**Exercise directions:** Scan the lines below; pull out those with "Courtyard".

**Exercise materials:**
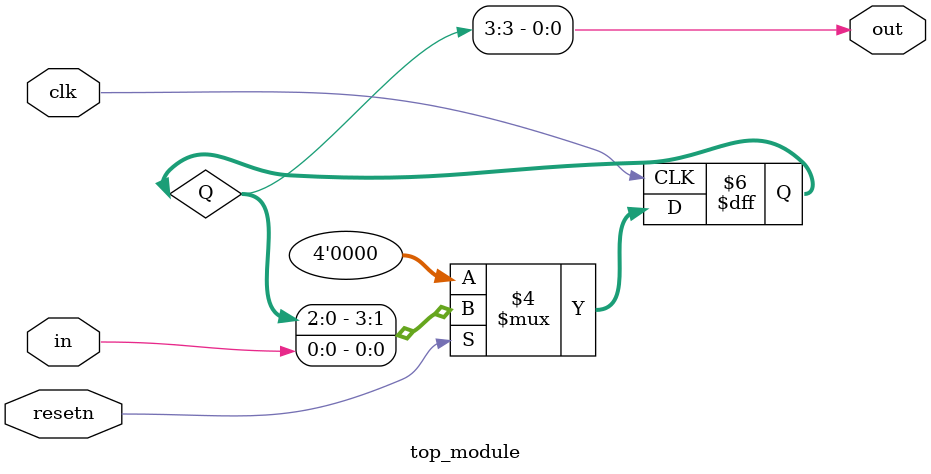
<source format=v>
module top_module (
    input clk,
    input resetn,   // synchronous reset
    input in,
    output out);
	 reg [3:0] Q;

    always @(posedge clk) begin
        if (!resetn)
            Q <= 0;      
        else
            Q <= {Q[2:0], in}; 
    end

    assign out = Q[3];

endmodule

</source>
--
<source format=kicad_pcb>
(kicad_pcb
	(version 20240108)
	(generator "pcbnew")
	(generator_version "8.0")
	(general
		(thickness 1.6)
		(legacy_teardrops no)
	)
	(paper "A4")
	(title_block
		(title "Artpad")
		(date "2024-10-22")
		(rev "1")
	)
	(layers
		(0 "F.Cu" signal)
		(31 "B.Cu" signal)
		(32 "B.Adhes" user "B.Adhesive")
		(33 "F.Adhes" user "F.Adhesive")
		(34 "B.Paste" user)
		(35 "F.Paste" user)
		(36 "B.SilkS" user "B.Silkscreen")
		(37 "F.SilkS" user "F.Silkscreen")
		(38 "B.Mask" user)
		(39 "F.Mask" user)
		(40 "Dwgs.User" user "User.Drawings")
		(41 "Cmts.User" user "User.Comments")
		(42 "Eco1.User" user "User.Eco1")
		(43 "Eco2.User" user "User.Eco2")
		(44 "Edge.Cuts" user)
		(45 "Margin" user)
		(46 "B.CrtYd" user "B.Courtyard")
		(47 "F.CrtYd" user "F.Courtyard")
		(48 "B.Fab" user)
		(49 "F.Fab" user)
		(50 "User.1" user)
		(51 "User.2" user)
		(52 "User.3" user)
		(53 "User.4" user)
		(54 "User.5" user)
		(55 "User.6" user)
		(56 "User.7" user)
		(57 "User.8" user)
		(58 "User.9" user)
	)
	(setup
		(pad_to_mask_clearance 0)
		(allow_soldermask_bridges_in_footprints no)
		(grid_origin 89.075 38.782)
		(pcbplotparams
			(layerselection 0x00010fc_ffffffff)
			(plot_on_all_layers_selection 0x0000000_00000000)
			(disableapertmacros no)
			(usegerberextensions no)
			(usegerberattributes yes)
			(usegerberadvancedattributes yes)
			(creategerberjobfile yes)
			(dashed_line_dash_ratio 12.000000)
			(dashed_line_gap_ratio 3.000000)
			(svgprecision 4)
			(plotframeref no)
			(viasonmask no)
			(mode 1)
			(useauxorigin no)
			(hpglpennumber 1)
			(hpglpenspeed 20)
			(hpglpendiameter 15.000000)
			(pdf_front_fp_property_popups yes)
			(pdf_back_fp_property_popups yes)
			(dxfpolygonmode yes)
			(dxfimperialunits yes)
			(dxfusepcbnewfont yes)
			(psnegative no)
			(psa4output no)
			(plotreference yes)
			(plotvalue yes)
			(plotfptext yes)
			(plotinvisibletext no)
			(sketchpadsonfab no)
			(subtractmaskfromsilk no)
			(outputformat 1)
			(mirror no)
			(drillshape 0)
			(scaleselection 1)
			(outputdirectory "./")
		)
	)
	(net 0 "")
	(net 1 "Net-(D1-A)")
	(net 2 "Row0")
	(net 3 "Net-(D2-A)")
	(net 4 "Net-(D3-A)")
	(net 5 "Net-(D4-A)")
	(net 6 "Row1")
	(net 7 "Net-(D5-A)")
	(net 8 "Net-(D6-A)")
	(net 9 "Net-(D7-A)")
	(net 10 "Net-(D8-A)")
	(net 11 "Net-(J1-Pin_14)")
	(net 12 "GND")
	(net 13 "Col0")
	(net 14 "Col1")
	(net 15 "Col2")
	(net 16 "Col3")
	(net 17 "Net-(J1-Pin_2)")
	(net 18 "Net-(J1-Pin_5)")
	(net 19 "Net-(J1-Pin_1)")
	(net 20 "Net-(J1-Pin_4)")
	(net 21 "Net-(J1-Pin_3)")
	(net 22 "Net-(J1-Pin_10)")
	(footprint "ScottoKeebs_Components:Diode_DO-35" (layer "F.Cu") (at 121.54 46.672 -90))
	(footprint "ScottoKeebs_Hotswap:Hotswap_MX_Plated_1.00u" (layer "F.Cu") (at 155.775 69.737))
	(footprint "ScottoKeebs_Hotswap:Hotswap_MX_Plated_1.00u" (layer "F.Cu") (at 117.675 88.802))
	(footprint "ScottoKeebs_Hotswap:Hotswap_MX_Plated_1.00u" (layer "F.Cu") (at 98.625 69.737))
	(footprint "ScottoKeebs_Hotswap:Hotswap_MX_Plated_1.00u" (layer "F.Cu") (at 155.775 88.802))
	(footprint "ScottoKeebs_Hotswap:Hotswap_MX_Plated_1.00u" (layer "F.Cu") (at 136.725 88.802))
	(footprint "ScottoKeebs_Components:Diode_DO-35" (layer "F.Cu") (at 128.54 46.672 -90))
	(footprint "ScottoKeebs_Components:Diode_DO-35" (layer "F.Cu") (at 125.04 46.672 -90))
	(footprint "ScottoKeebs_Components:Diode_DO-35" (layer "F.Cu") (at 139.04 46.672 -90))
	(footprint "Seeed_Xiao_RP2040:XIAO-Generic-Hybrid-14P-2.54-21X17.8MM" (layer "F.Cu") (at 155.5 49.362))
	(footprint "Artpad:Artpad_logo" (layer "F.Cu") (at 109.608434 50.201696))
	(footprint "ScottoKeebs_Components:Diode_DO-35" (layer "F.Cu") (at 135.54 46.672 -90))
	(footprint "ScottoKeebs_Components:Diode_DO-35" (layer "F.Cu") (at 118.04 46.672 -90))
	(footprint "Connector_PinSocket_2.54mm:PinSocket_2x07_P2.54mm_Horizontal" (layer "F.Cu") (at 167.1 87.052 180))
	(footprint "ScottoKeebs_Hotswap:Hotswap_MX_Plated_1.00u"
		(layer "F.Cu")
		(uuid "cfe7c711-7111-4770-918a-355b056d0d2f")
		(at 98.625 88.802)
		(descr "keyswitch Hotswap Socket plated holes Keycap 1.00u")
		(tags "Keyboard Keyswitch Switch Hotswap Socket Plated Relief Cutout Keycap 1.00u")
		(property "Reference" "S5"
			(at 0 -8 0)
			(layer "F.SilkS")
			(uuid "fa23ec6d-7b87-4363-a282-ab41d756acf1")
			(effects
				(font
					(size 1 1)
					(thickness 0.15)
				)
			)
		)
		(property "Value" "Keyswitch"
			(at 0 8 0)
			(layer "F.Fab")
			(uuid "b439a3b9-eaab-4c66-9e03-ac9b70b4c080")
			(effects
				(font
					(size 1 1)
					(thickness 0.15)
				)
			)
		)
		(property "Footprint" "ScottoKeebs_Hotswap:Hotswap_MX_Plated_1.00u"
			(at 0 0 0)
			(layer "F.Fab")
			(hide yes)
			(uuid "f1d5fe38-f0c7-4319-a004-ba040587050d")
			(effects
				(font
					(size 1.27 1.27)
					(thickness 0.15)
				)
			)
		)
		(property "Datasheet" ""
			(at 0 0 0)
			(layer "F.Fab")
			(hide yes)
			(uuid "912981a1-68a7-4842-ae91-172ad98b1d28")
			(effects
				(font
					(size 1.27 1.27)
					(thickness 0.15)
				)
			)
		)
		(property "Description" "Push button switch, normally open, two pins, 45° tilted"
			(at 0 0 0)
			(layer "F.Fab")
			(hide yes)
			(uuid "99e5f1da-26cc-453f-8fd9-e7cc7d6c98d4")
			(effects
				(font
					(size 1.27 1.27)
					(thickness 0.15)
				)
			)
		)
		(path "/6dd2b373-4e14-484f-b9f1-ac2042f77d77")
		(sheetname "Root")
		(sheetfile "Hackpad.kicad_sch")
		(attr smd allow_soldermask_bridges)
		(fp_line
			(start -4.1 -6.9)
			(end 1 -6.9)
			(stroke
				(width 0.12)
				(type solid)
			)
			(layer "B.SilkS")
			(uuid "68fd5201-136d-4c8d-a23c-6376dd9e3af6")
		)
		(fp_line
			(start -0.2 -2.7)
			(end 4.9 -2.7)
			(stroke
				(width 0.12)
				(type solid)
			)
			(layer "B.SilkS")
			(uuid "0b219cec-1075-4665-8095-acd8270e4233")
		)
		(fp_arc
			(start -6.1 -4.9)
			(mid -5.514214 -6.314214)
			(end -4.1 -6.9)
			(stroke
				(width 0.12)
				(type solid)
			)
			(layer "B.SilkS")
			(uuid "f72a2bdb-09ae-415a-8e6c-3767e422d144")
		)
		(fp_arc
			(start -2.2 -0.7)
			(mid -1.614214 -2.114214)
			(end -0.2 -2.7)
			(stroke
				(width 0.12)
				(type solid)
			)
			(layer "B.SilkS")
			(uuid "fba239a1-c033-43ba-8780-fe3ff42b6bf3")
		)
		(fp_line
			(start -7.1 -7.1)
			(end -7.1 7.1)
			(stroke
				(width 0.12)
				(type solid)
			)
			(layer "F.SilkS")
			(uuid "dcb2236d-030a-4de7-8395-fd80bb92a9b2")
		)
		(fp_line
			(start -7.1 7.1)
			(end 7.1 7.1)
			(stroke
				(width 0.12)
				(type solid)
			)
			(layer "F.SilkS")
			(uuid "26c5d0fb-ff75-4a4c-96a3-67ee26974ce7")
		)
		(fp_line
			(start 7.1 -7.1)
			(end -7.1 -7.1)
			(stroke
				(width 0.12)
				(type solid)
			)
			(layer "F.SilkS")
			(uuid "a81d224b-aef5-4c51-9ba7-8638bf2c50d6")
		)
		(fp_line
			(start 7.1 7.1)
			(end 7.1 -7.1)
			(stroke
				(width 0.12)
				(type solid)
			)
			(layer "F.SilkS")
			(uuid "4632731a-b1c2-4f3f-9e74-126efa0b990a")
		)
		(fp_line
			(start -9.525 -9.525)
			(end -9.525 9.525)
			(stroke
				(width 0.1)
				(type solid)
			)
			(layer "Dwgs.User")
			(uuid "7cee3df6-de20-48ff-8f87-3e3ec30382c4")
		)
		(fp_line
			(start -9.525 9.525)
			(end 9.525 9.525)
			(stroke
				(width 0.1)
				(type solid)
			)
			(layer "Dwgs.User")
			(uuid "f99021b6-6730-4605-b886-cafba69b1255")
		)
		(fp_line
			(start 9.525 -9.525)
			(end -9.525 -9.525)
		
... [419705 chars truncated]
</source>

**Completed task:**
		(46 "B.CrtYd" user "B.Courtyard")
		(47 "F.CrtYd" user "F.Courtyard")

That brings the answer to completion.